Those with an eating disorder also met criteria for at least one other psychiatric disorder, such as depression. The presence of an eating disorder was associated with higher levels of suicidal thinking compared with those who did not have an eating disorder. The prevalence of these disorders and their association with coexisting disorders, role impairment, and suicidal thinking suggest that eating disorders represent a major public health concern. In addition, the significant rates of subthreshold eating conditions support the notion that eating disorders tend to exist along a spectrum and may be better recognized by doctors if they included a broader range of symptoms.
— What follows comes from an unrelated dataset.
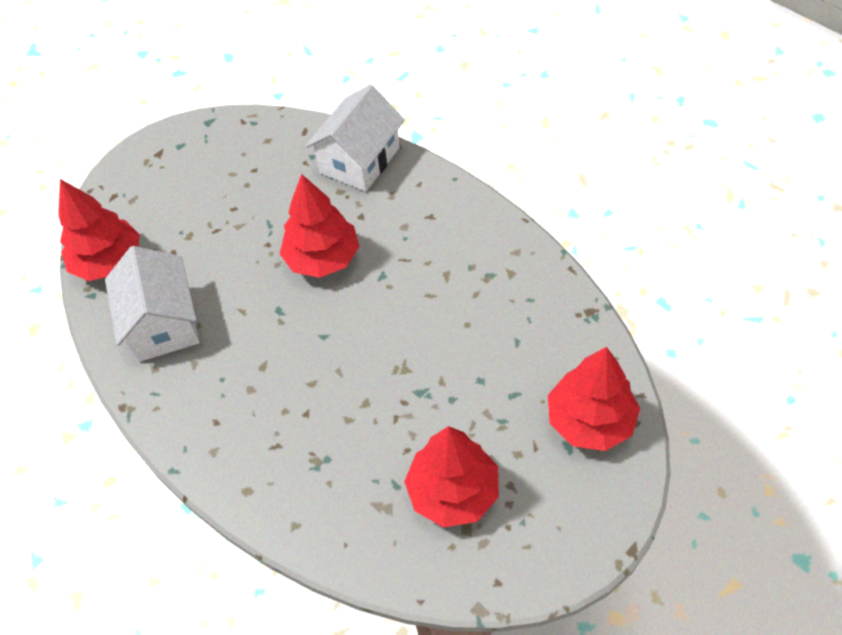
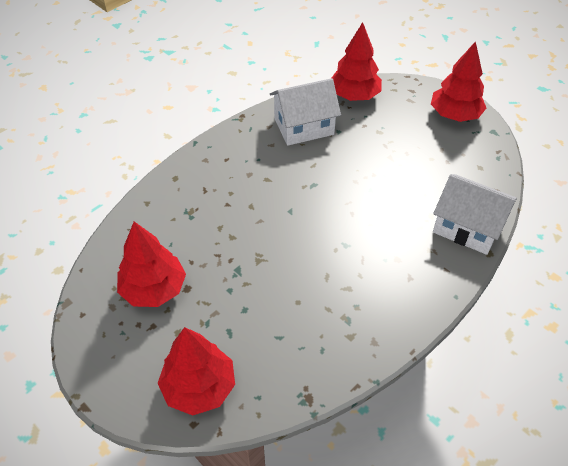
camera: 85 degrees right, 5 degrees down
red tree [280,174,359,278] -> red tree moved to [431,41,486,122]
In addition, the findings clearly underscore the need for better access to treatment specifically for eating disorders.[38]

Complications

Most complications of anorexia nervosa are secondary effects from starvation and include an effect on the following systems:

  • Orofacial: Dental caries
  • Cardiovascular[39] : Hypotension, prolonged QT, arrhythmias, cardiomyopathy
  • Endocrine and metabolic: Hypokalemia, hyponatremia, hypoglycemia, hypothermia, euthyroid sick syndrome, hypercortisolism, amenorrhea, delay in puberty, arrested growth, osteoporosis
  • Reproductive: Infertility, low birth weight infant
  • Gastrointestinal: Delayed gastric emptying, decreased intestinal mobility, constipation
  • Neurologic: Peripheral neuropathy, ventricular enlargement
  • Integumentary: Dry skin and hair, hair loss, lanugo body hair
  • Renal: Renal calculi
  • Hematologic: Anemia, leukopenia, thrombocytopenia

Cardiovascular complications

Cardiac complications are the most common cause of death; the mortality rate is about 10%. Cardiac effects from anorexia nervosa include profound bradycardia, hypotension, decreased size of the cardiac silhouette, and decreased left ventricular mass associated with abnormal systolic function. Patients with anorexia report fatigue and have an attenuated blood pressure response to exercise and reduction in maximal work capacity. An increased incidence of mitral valve prolapse without significant mitral regurgitation is also observed. Low potassium-dependent QT prolongation increases the risk of ventricular arrhythmia.[40]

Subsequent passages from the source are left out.